Different elasticities P We see the same price change along both curves, but the flatter curve has a greater quantity response. If you worked out the elasticity, you would see the flatter curve is more elastic than the steep curve in any price range. Q
Determinants of elasticity • Some determinants are • The number of substitutes a product has, • The % of the consumer budget the item costs, • Time.
# of Subs. • The more substitutes an item has the more likely the quantity demanded will respond to a price change. • Thus, the more subs. there are the greater the elasticity.
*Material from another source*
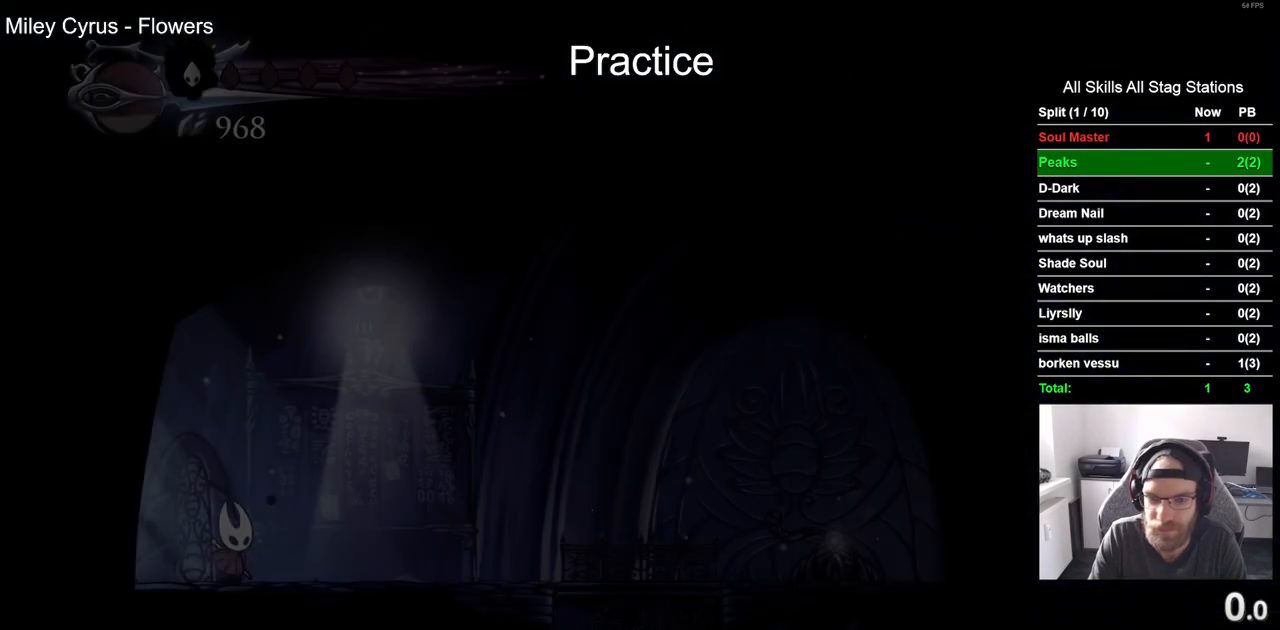
{"dt_ms": 500, "buttons": ["DPAD_RIGHT"], "left_stick": "center", "right_stick": "center", "events": [[167, "R2", "down"], [417, "R2", "up"]]}
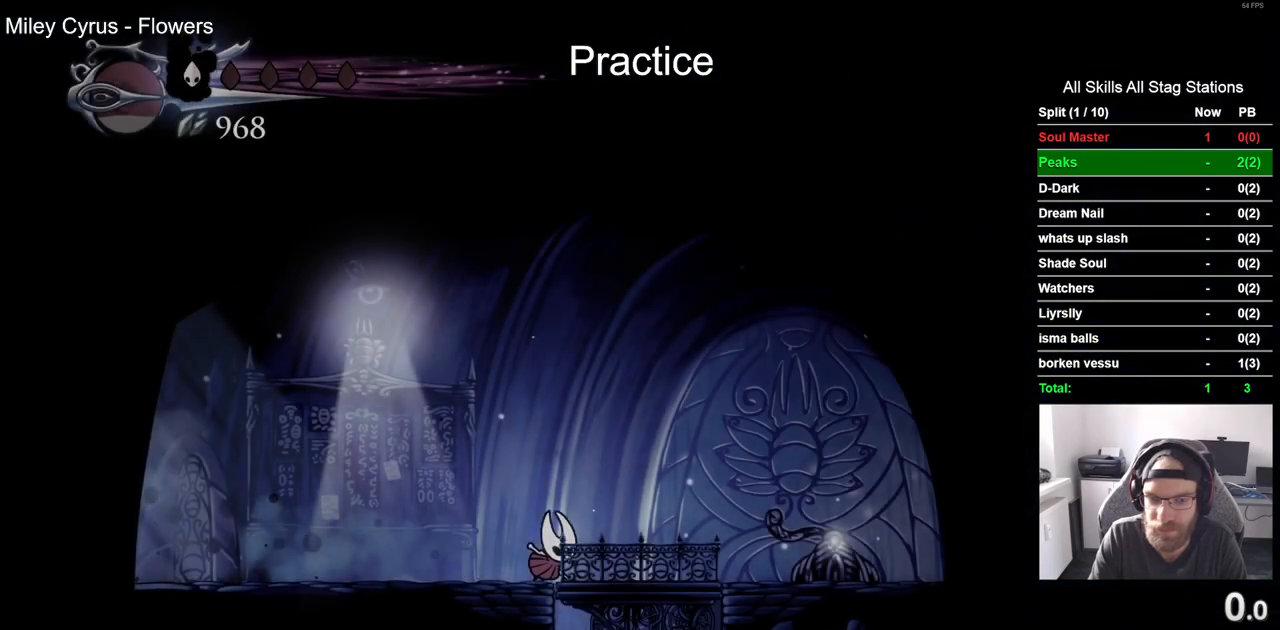
{"dt_ms": 500, "buttons": [], "left_stick": "center", "right_stick": "center", "events": [[133, "DPAD_RIGHT", "up"]]}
% of consumer budget • The greater the % of your budget the greater is the elasticity. Let’s use milk as an example. Milk purchases by the typical consumer likely takes a relatively small percentage of the budget for a consumer. Changes in the price elicit almost no change in the quantity demanded. A few years back the government taxed yachts and this raised the price of yachts. The Gov thought rich people would go on buying. Many buyers though said I’ll keep my current yacht longer because this increase is too much of my budget. The price change had a significant on the quantity demanded.
Time • The longer the time period since the price change, the more elastic demand tends to be. To a certain extent because the longer time since the price change the more time we have to find substitutes. With home heating fuels if the price goes up in short term we buy but in long term we buy less and wear a sweater or search for other methods.